When asked how he would accomplish his goals in the face of a hostile Congress, Sanders himself could only wave his hands and talk vaguely about the "millions" who would mobilize in his support. But there would have been millions on the other side as well.

The fundamental struggle that lies behind all our ephemeral political battles is this demographic divide. The nature of politics these days ensures that we'll always be evenly divided, but the struggle is in where the center will lie. We on the left, whether we're moderates or extreme progressives, are trying to move that center to the left. Those on the right are pulling in the opposite direction. The game that we're playing is not capture-the-flag, but tug-of-war.

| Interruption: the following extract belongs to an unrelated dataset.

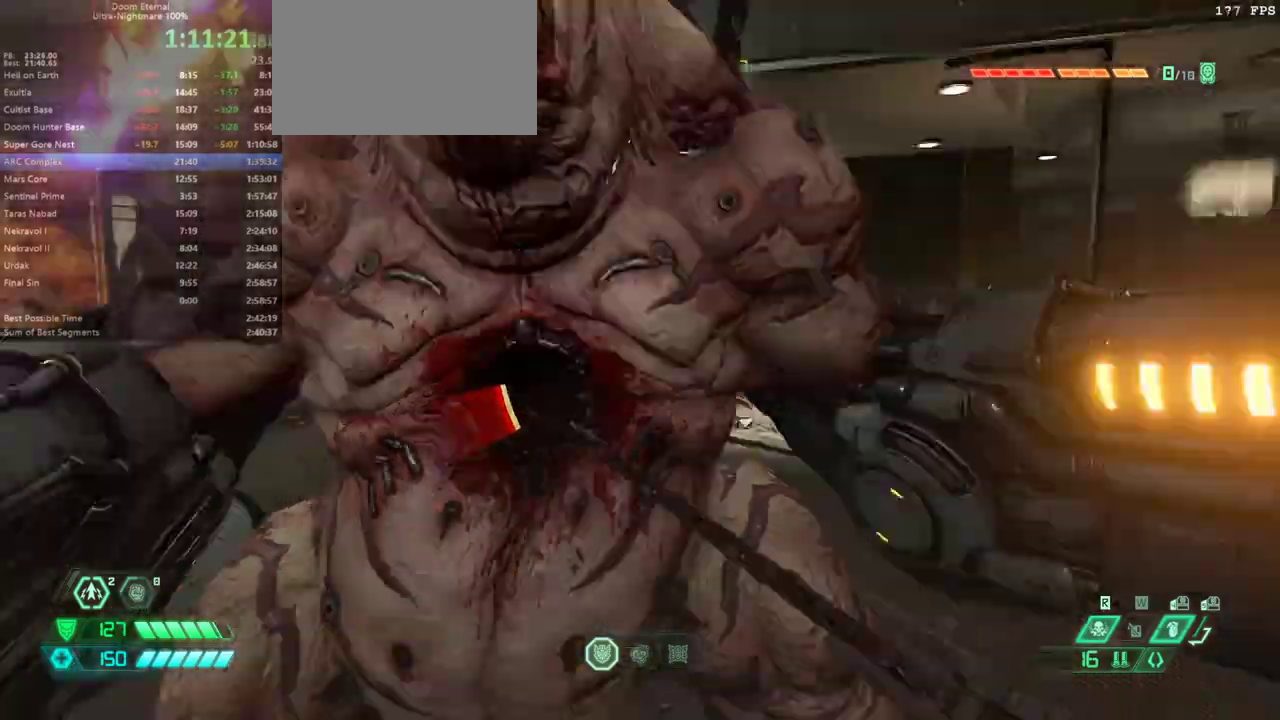
{"keys": ["fw"], "events": []}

Every inch we can move that flag to the left, means more power to elect left-leaning representatives who will enact better legislation. Every move to the right endangers previous gains. And there is a feedback effect: electoral victories can move the center incrementally all by themselves and make future victories slightly more likely. And, of course, every move also  makes a real difference in people's lives. In this game of tug-of-war, every inch matters.

So it's very disheartening to hear liberals and progressives getting disenchanted with the game of capture-the-flag that they think we're playing, to the point that they're quitting the game. They see representatives that they elect getting nothing done in Washington, and decide that a game of capture-the-flag where it doesn't matter if you win, doesn't deserve any effort. And they would be right, if the game was really capture-the-flag.

In a game of tug-of-war, the explanation for why you're not making progress is not that the game is rigged or broken, but that there's simply another team just as strong as yours pulling that rope in the opposite direction. They are the problem, not the game itself, or anyone on your side. In order to make progress, you're just going to have to pull harder, or more efficiently, or find more people to pull your way, or persuade members of the other side to join yours. But whatever you do, any progress will be slow. That's just the nature of the game. Quitting the game out of frustration over how slowly the rope moves will in fact speed it up — only in the wrong direction.

This has been a "Politake," a brief take on politics by Freeman Ng.